The Responsibilities Of Employers

Across all fields of work, employers have responsibilities to ensure the safety and protection of their employees. While this refers to all worksites, whether office based or otherwise, particular care will need to be taken in fields such as construction and other site works when it comes to health and safety.

Under health and safety laws, employers are responsible for managing the risks in their particular business. Employers must do whatever is reasonable to put protections in place.

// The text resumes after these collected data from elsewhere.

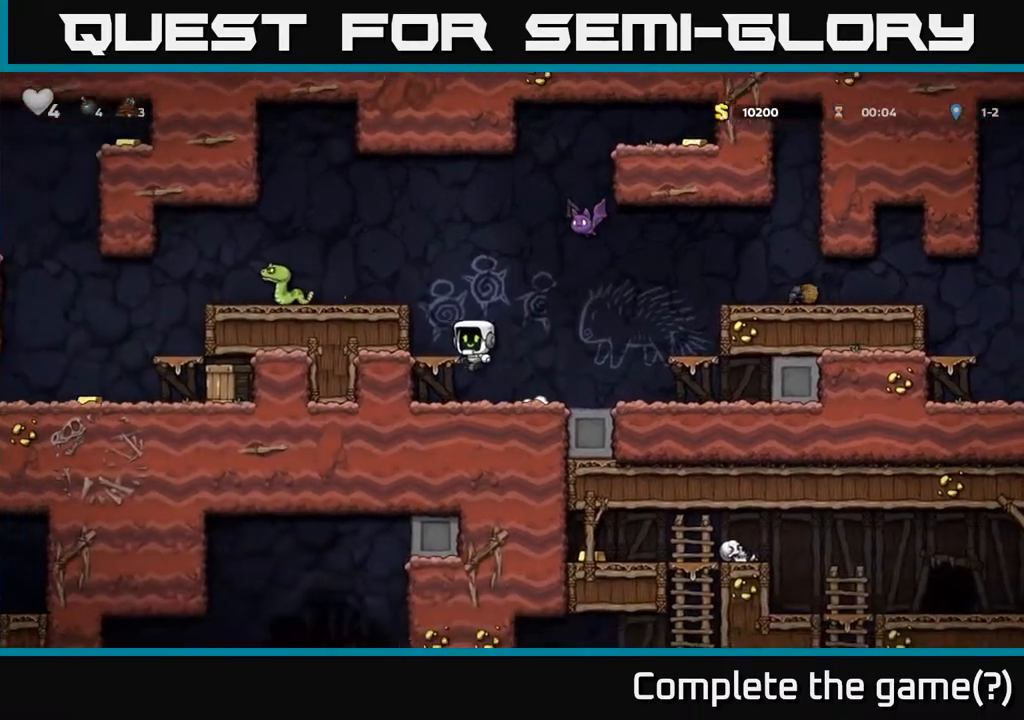
{"buttons": ["DPAD_LEFT"], "left_stick": "center", "right_stick": "center", "events": [[33, "A", "up"], [150, "DPAD_LEFT", "up"], [167, "DPAD_LEFT", "down"], [233, "A", "down"], [317, "X", "down"], [383, "A", "up"], [450, "X", "up"]]}
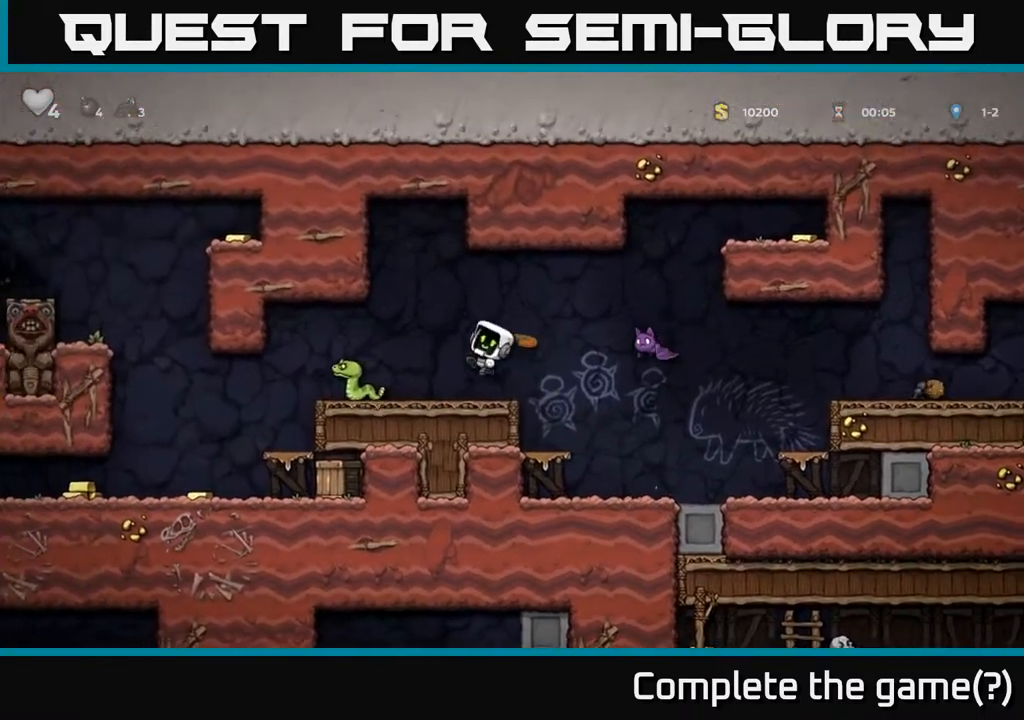
{"buttons": [], "left_stick": "center", "right_stick": "center", "events": [[133, "DPAD_LEFT", "up"], [167, "DPAD_RIGHT", "down"], [267, "DPAD_RIGHT", "up"]]}
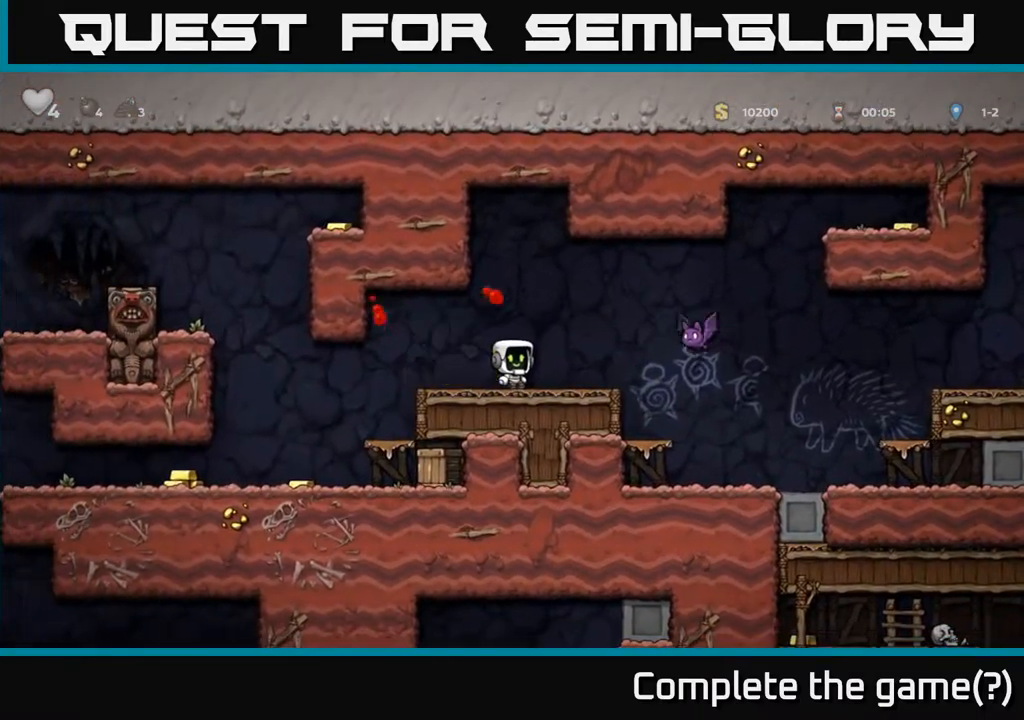
{"buttons": ["A", "DPAD_RIGHT"], "left_stick": "center", "right_stick": "center", "events": [[50, "A", "down"], [83, "DPAD_RIGHT", "down"], [333, "A", "up"], [433, "A", "down"]]}
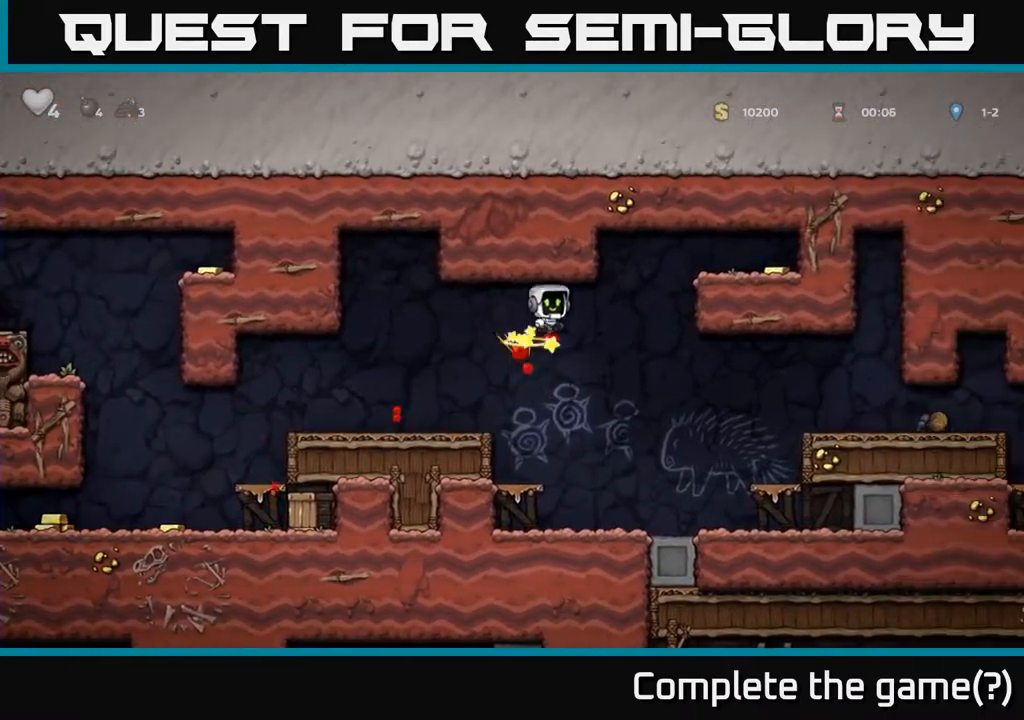
{"buttons": ["DPAD_LEFT"], "left_stick": "center", "right_stick": "center", "events": [[367, "DPAD_RIGHT", "up"], [383, "DPAD_LEFT", "down"], [400, "A", "up"]]}
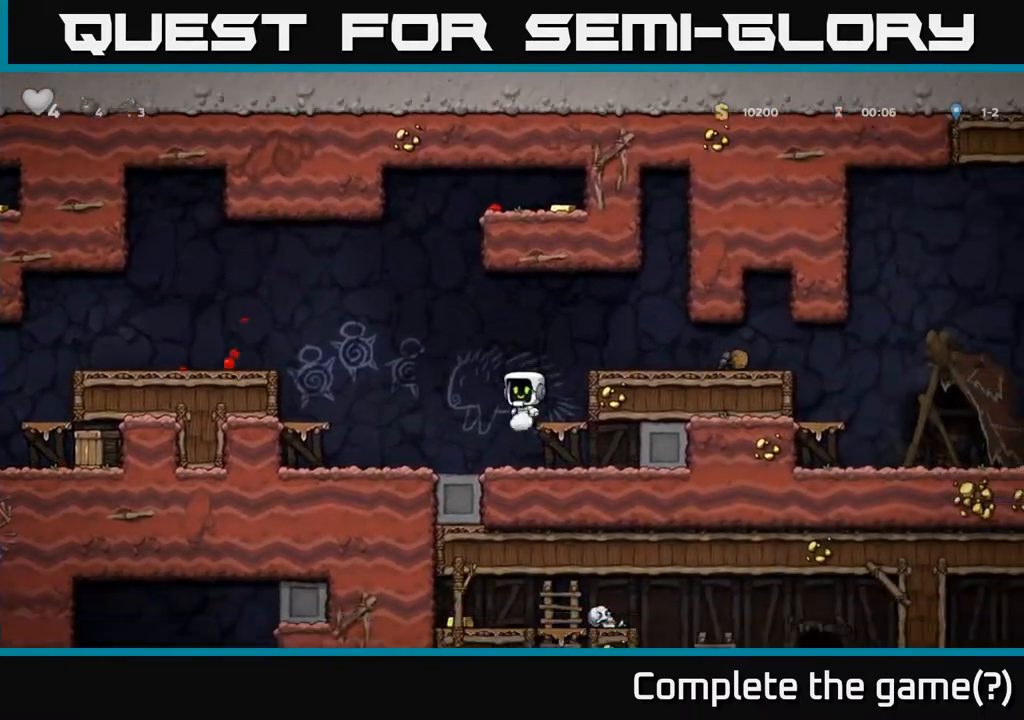
{"buttons": ["A", "DPAD_LEFT"], "left_stick": "center", "right_stick": "center", "events": [[83, "A", "down"], [300, "A", "up"], [450, "A", "down"]]}
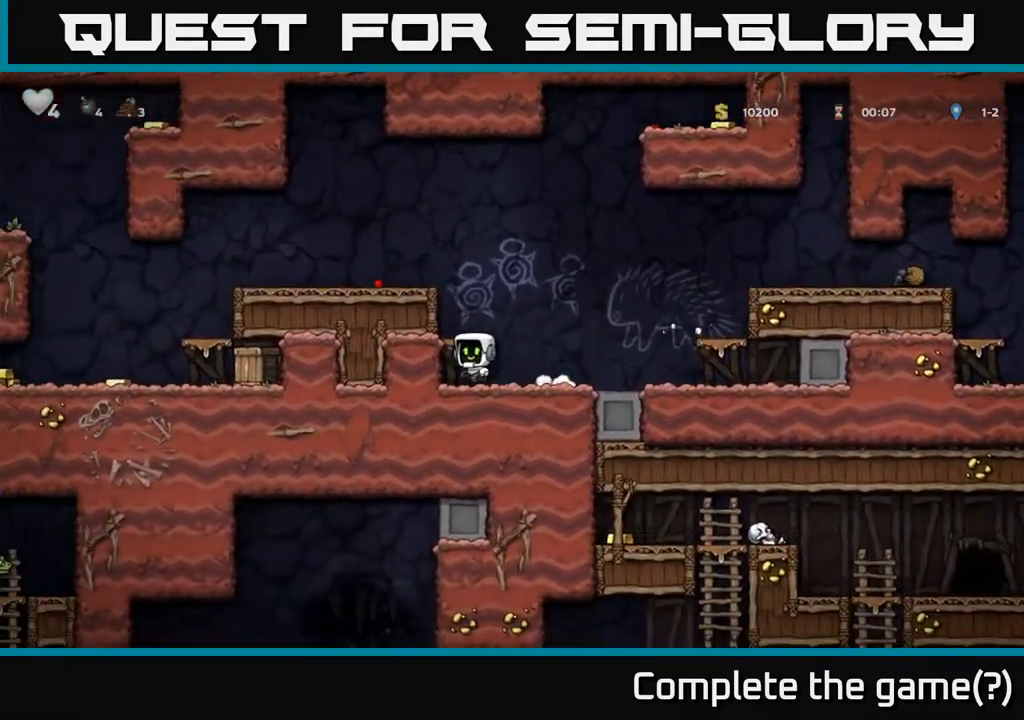
{"buttons": ["DPAD_LEFT"], "left_stick": "center", "right_stick": "center", "events": [[117, "A", "up"], [283, "A", "down"], [450, "A", "up"]]}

Workers and others, such as visitors and management, must be protected from any risks which will arise from their specific duty. Below is a guide on the role and responsibilities of employers when working on site and in construction.

Assess Risks

This involves assessing the site, and all potential hazards involved. It could mean understanding the risk of asbestos or the dangers of cement and concrete, and chemicals will most likely be used on-site so these need to be correctly labelled, assigned and managed too.

Risk assessment involves:

  • Understanding what needs to be on-site to get the job done (and not having unnecessary tools and chemicals)
  • Understanding all individual job roles and the risks which come with them
  • Knowing if any workers require specific adaptations
  • Being aware of labels, signs and other warnings which need to be in place
  • Eliminating hazards or controlling risks if this isn't possible

Display Information

According to the Health and Safety Information for Employees Regulations 1989, employers must display the HSE-approved law poster or provide every individual worker with a personal leaflet. We would suggest both.

The posters are available directly from the HSE website, and we would always say there is no such thing as going overboard with how much information your provide, and how prominent and common the leaflets and posters are around your site.

Consult Employees

As well as erecting the appropriate signs and information on site, employees and workers need to be verbally informed of risks. They must be informed of all health and safety risks, whether general or direct to their job.

Health and safety consultations can be performed by employees or a safety representative.

Help Employees Understand Their Rights

Employees should report any health and safety issues to the HSE if in England, Scotland or Wales. In Ireland, report issues to the Health and Safety Authority, or in Northern Ireland, report anything to HSENI.

Employees need to be aware of their individual risks, but they also need to take the appropriate individual responsibilities to protect themselves. However, an environment in which employees feel safe and listened to needs to be encouraged. They should be able to come to you if they have worries, and those worries should be rectified.

If not, employees need to be aware they can approach the relevant Health and Safety Board.